Now that my old friend Steve Winks has written comments to last two blogs (April 10 and April 17), both about the Finke/Langdon study of the costs of a broker fiduciary standard, I feel somewhat compelled to respond. Steve’s comments seem largely to be captured by this statement: “Thus the research is fundamentally flawed as in general there are no brokers who are acting in a fiduciary capacity, regardless of whether the state they work in requires fiduciary standing or not. At best only a very few brokers in a firm of thousands are allowed to act in a fiduciary capacity and then only on an exception basis because the broker-dealer assumes fiduciary liability on every recommendation the broker makes.”

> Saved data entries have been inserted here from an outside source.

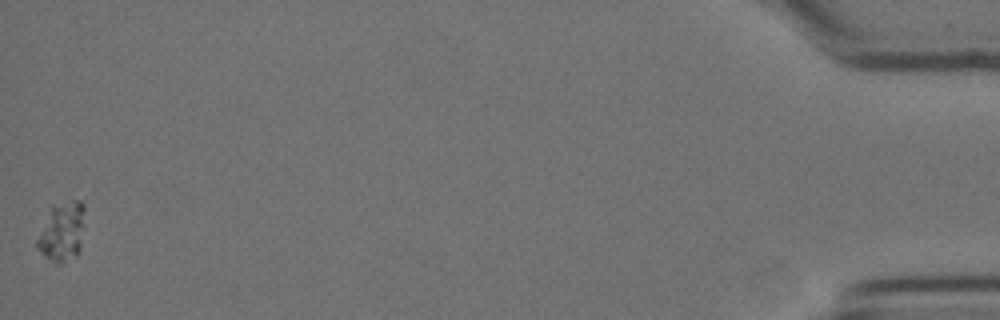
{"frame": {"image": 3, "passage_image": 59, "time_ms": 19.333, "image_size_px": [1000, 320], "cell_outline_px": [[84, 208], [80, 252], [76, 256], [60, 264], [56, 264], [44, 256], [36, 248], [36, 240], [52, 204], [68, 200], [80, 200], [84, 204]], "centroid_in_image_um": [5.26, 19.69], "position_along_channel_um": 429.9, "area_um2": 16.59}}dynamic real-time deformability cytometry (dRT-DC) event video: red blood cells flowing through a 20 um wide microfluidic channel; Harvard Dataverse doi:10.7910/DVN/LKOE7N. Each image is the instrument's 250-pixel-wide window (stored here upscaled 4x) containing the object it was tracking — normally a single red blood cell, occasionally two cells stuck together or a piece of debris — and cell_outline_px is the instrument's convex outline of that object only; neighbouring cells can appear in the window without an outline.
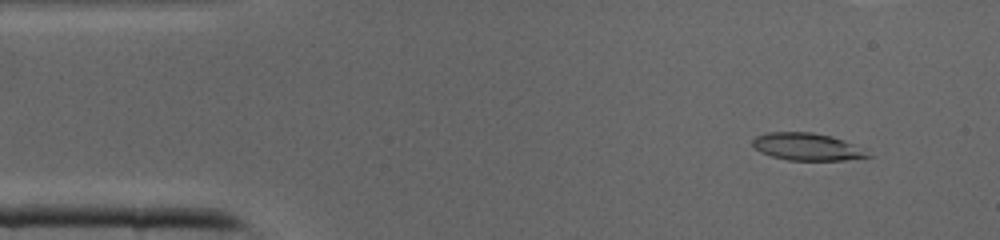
{"species": "common noctule bat (a hibernating species)", "species_latin": "Nyctalus noctula", "temperature_condition": "cold", "stored_images_in_passage": 41, "camera_frame_rate_fps": 3000, "um_per_image_px": 0.085, "animal": {"sex": "male", "body_mass_g": 19.0, "forearm_length_mm": 50.8}, "frame": {"image": 1, "passage_image": 4, "time_ms": 1.0, "image_size_px": [1000, 240], "cell_outline_px": [[872, 156], [844, 160], [788, 160], [772, 156], [760, 152], [752, 144], [752, 140], [756, 136], [768, 132], [812, 132], [832, 136], [844, 140], [852, 144]], "centroid_in_image_um": [68.54, 12.46], "position_along_channel_um": 16.5, "area_um2": 18.09}}
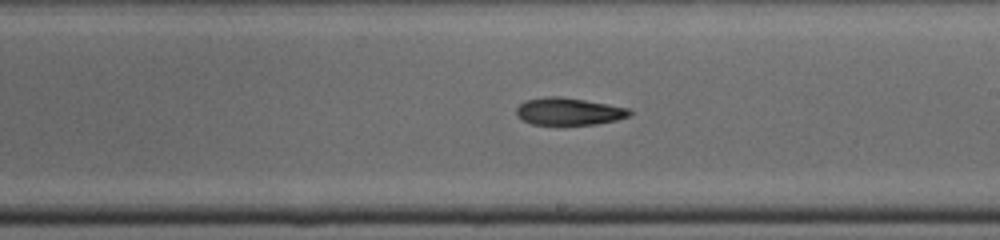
{"frame": {"image": 2, "passage_image": 23, "time_ms": 7.333, "image_size_px": [1000, 240], "cell_outline_px": [[632, 112], [628, 116], [616, 120], [596, 124], [532, 124], [524, 120], [516, 112], [516, 108], [524, 100], [548, 96], [560, 96], [608, 104], [628, 108]], "centroid_in_image_um": [48.34, 9.46], "position_along_channel_um": 240.7, "area_um2": 17.74}}
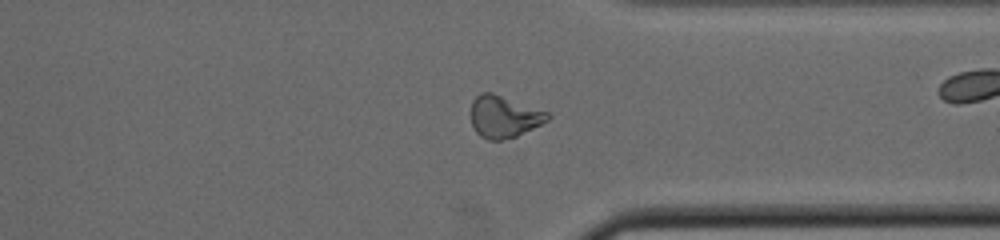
{"frame": {"image": 3, "passage_image": 31, "time_ms": 10.0, "image_size_px": [1000, 240], "cell_outline_px": [[552, 116], [548, 120], [516, 136], [504, 140], [488, 140], [480, 136], [476, 132], [472, 124], [472, 100], [480, 92], [492, 92], [548, 112]], "centroid_in_image_um": [42.82, 9.91], "position_along_channel_um": 368.6, "area_um2": 18.61}}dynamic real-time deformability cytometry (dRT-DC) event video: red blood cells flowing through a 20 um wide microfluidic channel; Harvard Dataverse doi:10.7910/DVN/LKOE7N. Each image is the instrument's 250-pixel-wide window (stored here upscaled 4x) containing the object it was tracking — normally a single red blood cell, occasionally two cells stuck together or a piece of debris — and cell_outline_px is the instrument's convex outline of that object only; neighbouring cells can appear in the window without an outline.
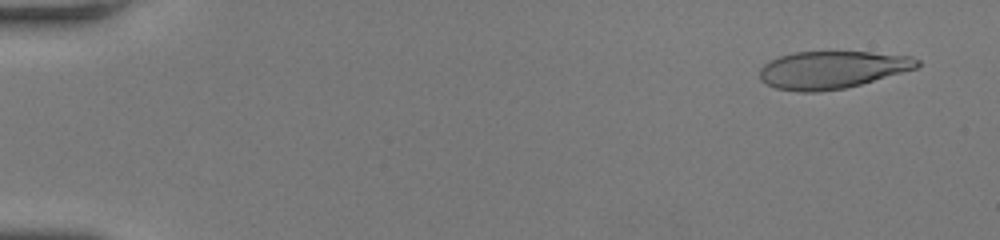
{"species": "human", "species_latin": "Homo sapiens", "temperature_condition": "room temperature", "stored_images_in_passage": 9, "camera_frame_rate_fps": 3000, "um_per_image_px": 0.085, "donor": {"sex": "female"}, "frame": {"image": 1, "passage_image": 3, "time_ms": 0.667, "image_size_px": [1000, 240], "cell_outline_px": [[920, 64], [916, 68], [860, 84], [844, 88], [820, 92], [796, 92], [776, 88], [760, 80], [760, 68], [764, 64], [780, 56], [792, 52], [872, 52], [912, 56], [920, 60]], "centroid_in_image_um": [70.71, 5.93], "position_along_channel_um": 14.3, "area_um2": 34.33}}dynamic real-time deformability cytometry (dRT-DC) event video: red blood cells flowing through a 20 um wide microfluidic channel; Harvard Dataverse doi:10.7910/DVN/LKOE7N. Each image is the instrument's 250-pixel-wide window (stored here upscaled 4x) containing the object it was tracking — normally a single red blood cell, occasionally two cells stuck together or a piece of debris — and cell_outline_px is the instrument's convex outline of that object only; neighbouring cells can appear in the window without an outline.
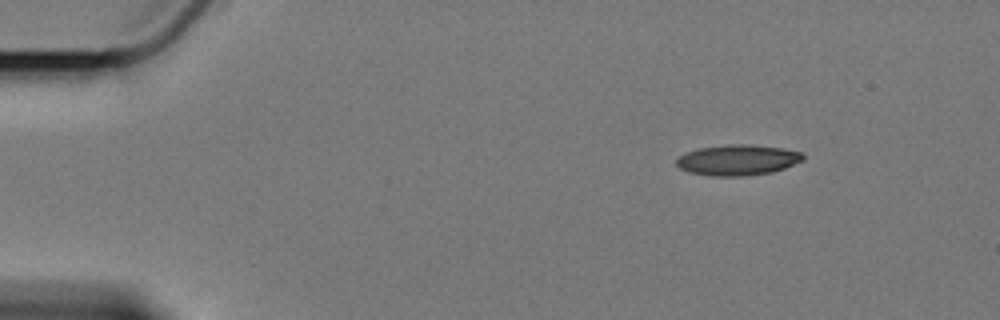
{"species": "Egyptian fruit bat (a non-hibernating species)", "species_latin": "Rousettus aegyptiacus", "temperature_condition": "cold", "stored_images_in_passage": 2, "camera_frame_rate_fps": 3000, "um_per_image_px": 0.085, "animal": {"sex": "female"}, "frame": {"image": 1, "passage_image": 1, "time_ms": 0.0, "image_size_px": [1000, 320], "cell_outline_px": [[804, 160], [784, 168], [772, 172], [744, 176], [712, 176], [688, 172], [680, 168], [676, 164], [676, 160], [684, 152], [700, 148], [732, 144], [744, 144], [784, 148], [804, 152]], "centroid_in_image_um": [62.72, 13.6], "position_along_channel_um": 22.3, "area_um2": 22.66}}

Perhaps Steve, and some of our other readers, may have knowledge on this subject beyond my own humble understanding, but I find the phrase “there are no brokers who are acting in a fiduciary capacity…” most curious. Again, maybe I’m missing something here, but it seems to me there are a few facts that suggest just the opposite. For instance, virtually all broker-dealers also have affiliated RIA firms, and many brokers get their Series 66 licenses to affiliate with those RIA firms specifically so they can provide investment advice and charge a fee for doing so.
What’s more, when FINRA through the SEC tried to exempt brokers who collected a fee for investment advice from registering under an RIA, in FPA v. SEC, the Federal Court clearly established that when acting like RIAs, brokers fell under all the requirements of an RIA, including a fiduciary duty. So, to my non-legal mind, brokers doing what most brokers do these days—which is to say, manage investment portfolios for a fee—clearly makes them fiduciaries, at least for some portion of their client engagements. So, it’s not clear to me how their BDs don’t “allow them to act in a fiduciary capacity.”